La vieillesse incarne l’éthique de la fragilité face à l’agitation permanente, à la vie à grande vitesse où chacun se retrouve sans cesse à bout de souffle, sujet anéanti par la poursuite des objets. De nombreux philosophes considèrent qu’à la civilisation de l’usine comme lieu de luttes sociales a succédé la civilisation du corps, centré moins sur le besoin social que sur le désir individuel. Mais cette place centrale du corps est associée à une reconfiguration de sa portée symbolique : avec les progrès de la science et les théories philosophiques contemporaines, le corps est désormais traité comme le lieu d’interaction du physique et du psychique. On pense avec son corps. Tout corps, y compris celui d’un vieillard, est pensant. Les vieux sont ainsi, par leur corps, des « lieux de mémoire » à condition de savoir les écouter, de prendre son temps. Jadis, avec leurs papotages enjoués, les vieux profitaient de la présence des jeunes. Ils ne demandaient rien en échange de cette présence, car ils connaissaient la force de la générosité.

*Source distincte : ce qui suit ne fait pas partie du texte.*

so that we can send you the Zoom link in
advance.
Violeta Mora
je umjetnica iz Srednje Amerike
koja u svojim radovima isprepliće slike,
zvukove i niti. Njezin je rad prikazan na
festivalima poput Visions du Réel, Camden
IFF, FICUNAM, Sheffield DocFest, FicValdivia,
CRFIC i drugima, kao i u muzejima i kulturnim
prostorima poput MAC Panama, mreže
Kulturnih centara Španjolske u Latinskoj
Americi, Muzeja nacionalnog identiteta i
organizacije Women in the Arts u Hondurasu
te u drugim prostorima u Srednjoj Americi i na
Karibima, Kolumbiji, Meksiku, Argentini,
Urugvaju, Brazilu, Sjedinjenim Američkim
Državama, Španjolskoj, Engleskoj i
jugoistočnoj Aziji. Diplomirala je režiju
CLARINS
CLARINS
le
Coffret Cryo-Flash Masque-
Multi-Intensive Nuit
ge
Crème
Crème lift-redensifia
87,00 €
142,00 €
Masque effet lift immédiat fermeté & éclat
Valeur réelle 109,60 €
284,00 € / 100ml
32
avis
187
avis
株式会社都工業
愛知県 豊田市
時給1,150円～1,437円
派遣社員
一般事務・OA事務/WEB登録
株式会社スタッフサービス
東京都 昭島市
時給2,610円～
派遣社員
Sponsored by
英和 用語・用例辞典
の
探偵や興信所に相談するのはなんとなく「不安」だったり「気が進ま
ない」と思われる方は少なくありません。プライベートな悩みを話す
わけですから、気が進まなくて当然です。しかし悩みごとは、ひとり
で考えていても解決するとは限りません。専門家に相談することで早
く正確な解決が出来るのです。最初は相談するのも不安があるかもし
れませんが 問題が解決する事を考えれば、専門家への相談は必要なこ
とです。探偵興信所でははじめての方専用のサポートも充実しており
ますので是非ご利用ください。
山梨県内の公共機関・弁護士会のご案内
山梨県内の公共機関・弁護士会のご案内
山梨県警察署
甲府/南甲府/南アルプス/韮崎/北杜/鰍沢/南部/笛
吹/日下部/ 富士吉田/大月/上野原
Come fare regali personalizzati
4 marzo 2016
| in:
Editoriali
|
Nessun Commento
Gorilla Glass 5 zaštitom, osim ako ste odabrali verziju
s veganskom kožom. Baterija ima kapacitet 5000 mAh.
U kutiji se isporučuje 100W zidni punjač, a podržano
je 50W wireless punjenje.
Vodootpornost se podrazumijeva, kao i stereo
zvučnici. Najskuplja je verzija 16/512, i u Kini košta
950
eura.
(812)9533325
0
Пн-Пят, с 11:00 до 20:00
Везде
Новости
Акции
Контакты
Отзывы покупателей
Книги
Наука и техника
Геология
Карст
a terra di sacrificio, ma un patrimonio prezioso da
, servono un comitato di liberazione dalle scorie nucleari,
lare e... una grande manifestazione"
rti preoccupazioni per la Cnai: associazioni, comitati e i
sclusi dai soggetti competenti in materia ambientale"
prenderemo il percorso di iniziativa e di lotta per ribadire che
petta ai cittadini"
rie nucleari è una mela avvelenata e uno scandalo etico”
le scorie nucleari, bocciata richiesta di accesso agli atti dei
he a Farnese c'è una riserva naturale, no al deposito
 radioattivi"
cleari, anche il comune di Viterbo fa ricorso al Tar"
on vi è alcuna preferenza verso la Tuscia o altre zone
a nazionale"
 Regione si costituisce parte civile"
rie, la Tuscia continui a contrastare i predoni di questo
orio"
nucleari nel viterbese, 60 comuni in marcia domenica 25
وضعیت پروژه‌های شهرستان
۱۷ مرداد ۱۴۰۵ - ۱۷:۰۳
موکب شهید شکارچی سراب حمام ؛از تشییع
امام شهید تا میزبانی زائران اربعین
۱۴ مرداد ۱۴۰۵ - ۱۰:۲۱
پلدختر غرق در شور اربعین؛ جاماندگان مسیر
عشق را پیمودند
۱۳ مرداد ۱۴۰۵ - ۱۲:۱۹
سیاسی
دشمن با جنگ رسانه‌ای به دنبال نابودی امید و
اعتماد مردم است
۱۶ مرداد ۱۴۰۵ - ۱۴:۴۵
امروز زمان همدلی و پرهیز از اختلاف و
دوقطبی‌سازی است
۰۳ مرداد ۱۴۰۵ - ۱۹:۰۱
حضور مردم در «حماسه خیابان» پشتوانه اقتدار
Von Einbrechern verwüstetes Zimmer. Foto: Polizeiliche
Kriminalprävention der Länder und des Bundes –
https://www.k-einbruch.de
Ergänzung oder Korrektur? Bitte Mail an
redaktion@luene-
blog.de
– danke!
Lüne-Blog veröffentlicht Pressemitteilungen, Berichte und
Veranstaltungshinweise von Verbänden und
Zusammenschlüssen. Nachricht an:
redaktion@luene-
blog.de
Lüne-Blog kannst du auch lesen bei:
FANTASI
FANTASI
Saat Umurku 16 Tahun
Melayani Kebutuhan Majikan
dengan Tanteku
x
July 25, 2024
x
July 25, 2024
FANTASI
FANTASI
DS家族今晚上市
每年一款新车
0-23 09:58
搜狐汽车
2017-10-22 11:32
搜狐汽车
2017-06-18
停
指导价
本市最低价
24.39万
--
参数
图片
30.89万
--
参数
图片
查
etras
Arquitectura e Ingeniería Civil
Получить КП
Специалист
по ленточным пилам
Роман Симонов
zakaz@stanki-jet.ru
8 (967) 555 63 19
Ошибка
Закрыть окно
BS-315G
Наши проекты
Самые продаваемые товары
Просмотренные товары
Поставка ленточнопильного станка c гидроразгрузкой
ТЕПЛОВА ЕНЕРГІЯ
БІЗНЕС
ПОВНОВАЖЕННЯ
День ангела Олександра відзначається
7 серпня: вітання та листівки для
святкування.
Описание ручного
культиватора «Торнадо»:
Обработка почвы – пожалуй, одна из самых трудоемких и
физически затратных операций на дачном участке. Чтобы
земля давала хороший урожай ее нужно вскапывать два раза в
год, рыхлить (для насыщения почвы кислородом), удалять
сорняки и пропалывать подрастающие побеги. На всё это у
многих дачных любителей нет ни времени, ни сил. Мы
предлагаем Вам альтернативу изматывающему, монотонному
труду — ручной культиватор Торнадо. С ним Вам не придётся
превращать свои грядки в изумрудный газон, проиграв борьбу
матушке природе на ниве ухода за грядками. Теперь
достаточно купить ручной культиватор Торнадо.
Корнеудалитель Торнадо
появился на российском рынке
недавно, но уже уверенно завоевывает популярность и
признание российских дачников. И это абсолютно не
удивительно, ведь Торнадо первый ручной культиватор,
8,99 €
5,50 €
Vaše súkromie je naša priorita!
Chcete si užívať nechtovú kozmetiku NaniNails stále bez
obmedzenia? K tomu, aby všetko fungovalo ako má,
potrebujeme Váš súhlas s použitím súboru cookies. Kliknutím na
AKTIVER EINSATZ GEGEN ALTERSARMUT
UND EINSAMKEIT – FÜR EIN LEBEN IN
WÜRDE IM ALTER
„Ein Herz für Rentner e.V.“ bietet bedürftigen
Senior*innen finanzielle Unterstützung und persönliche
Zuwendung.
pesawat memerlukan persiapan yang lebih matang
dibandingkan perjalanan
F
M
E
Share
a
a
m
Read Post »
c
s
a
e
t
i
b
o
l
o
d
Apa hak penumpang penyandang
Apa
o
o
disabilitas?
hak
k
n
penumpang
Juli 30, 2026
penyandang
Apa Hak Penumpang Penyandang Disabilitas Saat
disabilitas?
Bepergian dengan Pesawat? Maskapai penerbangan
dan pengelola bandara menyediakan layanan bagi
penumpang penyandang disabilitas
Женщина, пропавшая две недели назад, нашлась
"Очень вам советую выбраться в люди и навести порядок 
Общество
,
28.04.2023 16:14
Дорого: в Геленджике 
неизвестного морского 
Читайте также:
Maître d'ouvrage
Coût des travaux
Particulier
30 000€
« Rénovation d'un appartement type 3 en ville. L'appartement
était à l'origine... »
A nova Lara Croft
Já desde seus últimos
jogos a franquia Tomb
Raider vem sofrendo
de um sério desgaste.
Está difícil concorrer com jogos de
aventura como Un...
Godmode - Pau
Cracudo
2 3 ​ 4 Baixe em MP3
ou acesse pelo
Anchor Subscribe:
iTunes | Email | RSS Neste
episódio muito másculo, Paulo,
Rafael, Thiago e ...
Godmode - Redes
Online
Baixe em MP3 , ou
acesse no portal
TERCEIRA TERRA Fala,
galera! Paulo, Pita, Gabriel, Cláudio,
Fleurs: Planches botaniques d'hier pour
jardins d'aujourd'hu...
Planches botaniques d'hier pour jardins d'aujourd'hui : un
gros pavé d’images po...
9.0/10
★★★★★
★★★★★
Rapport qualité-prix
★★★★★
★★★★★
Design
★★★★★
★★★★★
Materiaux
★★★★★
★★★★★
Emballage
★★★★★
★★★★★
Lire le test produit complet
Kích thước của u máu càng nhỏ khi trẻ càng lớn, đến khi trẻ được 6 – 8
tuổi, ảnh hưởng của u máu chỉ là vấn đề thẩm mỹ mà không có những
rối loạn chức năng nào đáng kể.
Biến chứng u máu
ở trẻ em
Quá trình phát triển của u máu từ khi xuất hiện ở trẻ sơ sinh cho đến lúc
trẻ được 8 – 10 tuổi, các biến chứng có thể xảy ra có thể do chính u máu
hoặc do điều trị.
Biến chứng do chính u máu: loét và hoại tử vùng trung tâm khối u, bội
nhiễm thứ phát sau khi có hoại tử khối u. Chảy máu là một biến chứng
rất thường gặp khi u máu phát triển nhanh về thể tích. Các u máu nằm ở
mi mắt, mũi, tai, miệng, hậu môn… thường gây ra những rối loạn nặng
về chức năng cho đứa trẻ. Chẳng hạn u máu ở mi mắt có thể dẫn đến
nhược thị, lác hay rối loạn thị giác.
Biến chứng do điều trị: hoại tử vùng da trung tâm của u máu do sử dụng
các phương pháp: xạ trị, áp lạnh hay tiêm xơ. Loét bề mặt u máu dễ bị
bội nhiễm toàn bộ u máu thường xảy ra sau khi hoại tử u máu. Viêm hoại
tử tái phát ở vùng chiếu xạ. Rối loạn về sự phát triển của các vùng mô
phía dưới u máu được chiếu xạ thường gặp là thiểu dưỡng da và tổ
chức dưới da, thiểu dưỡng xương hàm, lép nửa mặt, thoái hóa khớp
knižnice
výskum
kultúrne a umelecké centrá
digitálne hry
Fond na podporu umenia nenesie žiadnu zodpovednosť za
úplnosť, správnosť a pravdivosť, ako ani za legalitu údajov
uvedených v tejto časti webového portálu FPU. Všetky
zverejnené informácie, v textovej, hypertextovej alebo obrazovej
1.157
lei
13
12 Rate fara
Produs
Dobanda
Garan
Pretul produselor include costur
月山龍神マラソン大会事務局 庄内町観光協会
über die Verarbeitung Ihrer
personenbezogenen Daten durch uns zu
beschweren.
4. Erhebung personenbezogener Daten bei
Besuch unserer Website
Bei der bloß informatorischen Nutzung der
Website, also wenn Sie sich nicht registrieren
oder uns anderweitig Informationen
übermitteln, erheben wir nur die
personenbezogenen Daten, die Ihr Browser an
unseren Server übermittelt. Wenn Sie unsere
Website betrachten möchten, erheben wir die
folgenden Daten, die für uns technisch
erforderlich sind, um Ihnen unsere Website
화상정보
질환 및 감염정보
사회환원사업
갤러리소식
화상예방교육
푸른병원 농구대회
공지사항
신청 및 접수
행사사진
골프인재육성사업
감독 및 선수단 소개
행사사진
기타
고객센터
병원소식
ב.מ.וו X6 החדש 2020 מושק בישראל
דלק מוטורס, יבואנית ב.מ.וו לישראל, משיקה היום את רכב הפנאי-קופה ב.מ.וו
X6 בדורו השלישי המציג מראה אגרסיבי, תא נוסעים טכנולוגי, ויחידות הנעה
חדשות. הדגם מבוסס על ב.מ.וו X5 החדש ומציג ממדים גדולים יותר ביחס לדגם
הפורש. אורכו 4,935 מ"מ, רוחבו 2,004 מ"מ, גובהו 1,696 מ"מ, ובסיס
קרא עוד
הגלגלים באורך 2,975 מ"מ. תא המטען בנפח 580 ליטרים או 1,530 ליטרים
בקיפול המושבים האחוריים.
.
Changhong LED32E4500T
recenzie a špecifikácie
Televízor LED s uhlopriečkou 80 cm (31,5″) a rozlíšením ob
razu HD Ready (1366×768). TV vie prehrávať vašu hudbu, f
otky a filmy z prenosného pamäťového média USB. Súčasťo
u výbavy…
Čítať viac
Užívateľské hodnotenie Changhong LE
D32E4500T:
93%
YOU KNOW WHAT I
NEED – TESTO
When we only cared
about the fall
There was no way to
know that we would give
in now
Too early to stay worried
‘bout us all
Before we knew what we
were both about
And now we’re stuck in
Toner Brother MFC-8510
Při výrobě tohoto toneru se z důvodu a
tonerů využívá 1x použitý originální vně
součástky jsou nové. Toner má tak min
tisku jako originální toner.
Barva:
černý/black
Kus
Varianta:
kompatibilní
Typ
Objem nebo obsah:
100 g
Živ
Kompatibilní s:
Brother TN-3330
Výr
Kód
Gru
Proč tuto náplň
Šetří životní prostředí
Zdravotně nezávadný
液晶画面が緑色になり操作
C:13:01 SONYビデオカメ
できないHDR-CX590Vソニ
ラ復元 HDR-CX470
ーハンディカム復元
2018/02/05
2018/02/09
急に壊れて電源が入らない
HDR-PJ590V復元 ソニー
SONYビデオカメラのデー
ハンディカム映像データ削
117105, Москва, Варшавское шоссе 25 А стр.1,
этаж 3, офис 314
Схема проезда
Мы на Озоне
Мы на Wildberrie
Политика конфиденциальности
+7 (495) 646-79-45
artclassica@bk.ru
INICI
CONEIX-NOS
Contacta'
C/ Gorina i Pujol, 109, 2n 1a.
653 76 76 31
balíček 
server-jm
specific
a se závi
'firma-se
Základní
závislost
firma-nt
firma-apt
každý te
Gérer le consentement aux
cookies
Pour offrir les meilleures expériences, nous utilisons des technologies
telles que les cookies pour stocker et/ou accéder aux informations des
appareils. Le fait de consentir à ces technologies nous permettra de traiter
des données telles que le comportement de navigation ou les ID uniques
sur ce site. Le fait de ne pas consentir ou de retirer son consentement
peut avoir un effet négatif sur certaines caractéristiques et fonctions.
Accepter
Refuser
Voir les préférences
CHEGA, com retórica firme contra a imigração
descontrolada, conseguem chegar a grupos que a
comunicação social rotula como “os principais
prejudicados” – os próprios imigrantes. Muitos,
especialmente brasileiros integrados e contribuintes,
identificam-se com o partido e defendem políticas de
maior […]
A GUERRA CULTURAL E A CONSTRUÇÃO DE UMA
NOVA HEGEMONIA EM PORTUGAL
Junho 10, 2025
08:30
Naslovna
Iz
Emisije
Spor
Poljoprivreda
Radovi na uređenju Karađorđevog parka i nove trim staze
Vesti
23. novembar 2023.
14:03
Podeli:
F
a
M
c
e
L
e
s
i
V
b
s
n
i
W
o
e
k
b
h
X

Désormais assignés à la propreté (au propre contre le sale), à l’ordre et au silence, les vieux subissent dans nos sociétés une véritable neutralisation sociale, une perte de leur pouvoir de transmettre les choses du passé, ses valeurs. Les vérités prosaïques de l’existence, d’une existence de gens toujours pressés, écrasent la tendresse, les passions incalculables. Les vieux enfermés éprouvent sans doute des sensations, mais celles-ci sont douceâtres, fades et flottantes, loin de la brutalité de la vie active de plus en plus pressée.
Où sont les dîners de famille où l’on papote de tout et de rien ? Comment survivre dans un univers dépourvu d’amoureux ? d’amis de passage ? Quand on ne peut plus se payer le luxe de la tendresse, d’une tendresse partagée ?
La vieillesse survient quand la fatigue domine la passion. Marcel Proust évoquait « le grand renoncement » qu’est la vieillesse, ce temps qui voit la fin de « la douceur réparatrice et bénie du repos ». Face à la fatigue de vieillir, il faudrait aider les vieux à ne pas rester seuls dans le couloir de la mort, sous l’emprise violente d’un système qui s’apparente au système carcéral. Notre société, qui essaie de prolonger la vie indéfiniment, cherche à effacer la mort : les rituels et cérémonials d’enterrements disparaissent, tels les repas d’enterrement où l’on commentait abondamment la vie du trépassé. L’adieu est désormais désacralisé et souvent expédié à toute vitesse, sans plus de chants ni de poèmes, pas plus que de musiques ou de veillées funèbres. Le cadavre n’est plus exposé, mais caché, souvent brûlé. Reste le vide, car a disparu le lieu où rencontrer le mort, où donner rendez-vous au défunt, procédure rituelle qui garantissait au deuil un temps long. Le deuil ne se signale plus sur le corps des vivants qui ont aimé celui ou celle qui vient de mourir. C’est dire que l’on ne croit plus en l’avenir et que ne reste que le présent immédiat, sans aucune possibilité d’anticipation.